Merry Christmas to the FFN community! Have a happy and safe holiday :)
"And I pray that the people traveling would be safe, and I pray that horses outside wouldn't freeze in the snow, and I pray that there would be enough food for everyone in the whole wide world…"
Little Cosette paused from her whispered prayer, wiped a prickly spider from where it had found itself on her bare and shivering elbow, and began once more into the long list of wishes; the way so many children like herself pray.
"And I pray that the mice in the cellar would leave by themselves so they wouldn't get caught in the traps anymore, and I pray that 'Zelma would find the shoe she's been missing…"
There was a creak on the steps above Cosette's head, and she flinched, looking slightly upward at the uneven boards. She fingered the dust that had fallen down into her pale locks of hair. Her eyes lit up subtly with a joyful childish thought.
"And I pray that Madame's baby will hurry up and come soon (Madame looks awful, God!)." Cosette spoke more softly and more quickly as she rose from her meager pallet and steadied herself against the papered wall. "Oh, and please don't let her trip on the stairs again. It scared us so much!"
The little nook where Cosette slept was just a couple of foot-lengths away from the corner that looked out into the parlor, and she covered that space in no time at all, her feet bare and dirty on the wooden floor. She held her breath as she moved, anxious at what she would see upon peering into the room. She sneaked a look backwards at the single wooden shoe that still rested beside her bed.

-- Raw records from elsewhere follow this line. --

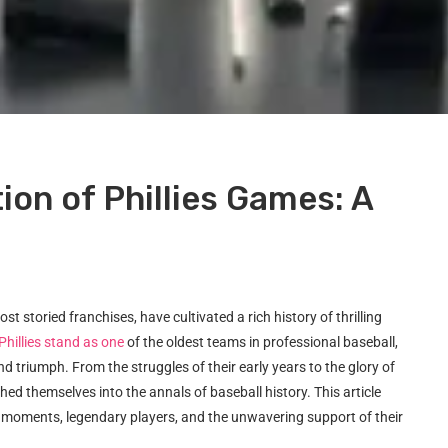
ion of Phillies Games: A
t storied franchises, have cultivated a rich history of thrilling
Phillies stand as one
of the oldest teams in professional baseball,
nd triumph. From the struggles of their early years to the glory of
ed themselves into the annals of baseball history. This article
ey moments, legendary players, and the unwavering support of their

It was a ridiculous act to put her shoe out in the first place, Cosette knew, picturing her own clog resting beside the dainty slippers of the Thenardier girls.
What she had wished so actively would not fit in a shoe.
"And I pray that Madame and Monsieur Thenardier would not make me kill anymore spiders, since I hate it so much," Cosette continued in her head. "And I pray that when the sea and the lakes unfreeze at the end of the winter, the water wouldn't flood the world like 'Ponine said it would."
Cosette stood frozen for an eternity, it seemed, listening with anxiety to the sound of careful movement coming from the next room. It was a smart thing of Pere Noel to move so gingerly, she thought, so as not to wake up 'Ponine and 'Zelma, whose rooms came off of the parlor. They would be grumpy and blame it on Cosette, or at least before they realized that Pere Noel was there. Then they would be happy, because they would see he had left coins in their shoes.
But I get to see him first, Cosette thought happily. She eased herself further towards the corner, and in one swift movement, she looked around it and into the parlor. One final happy thought filled her mind: I wonder what my mother will look like…
It was not Pere Noel in the parlor. It was Monsieur Thenardier, rummaging through a guest's rucksack, left carelessly on the table while the owner was in a drunken state, no doubt.
Cosette returned to her bed as silently as she had left it, and she listened as the small man finished with his business and hurried back up the stairs, his pockets overflowing with stolen coins. Tears in her grey eyes, Cosette started back into her prayer, her whispering voice breaking slightly with withheld emotion.
"And God, please tell Pere Noel where to find my mother, if he doesn't already know. I would very much like to see her, as soon as he can bring her. And he is just worried that she won't fit in my shoe, please tell Pere Noel he can just bring her to the hallway by the stairs, so I can see her as soon as I wake up."
Cosette yawned and rolled over so that she was facing the wall. She pulled the derisory blanket up to her shoulders, so that her feet were now exposed, and she closed her eyes in an attempt to fall asleep.
In her head, she made one final addition to her Christmas wishes.
"And God, wherever she is, please make my mother be alright."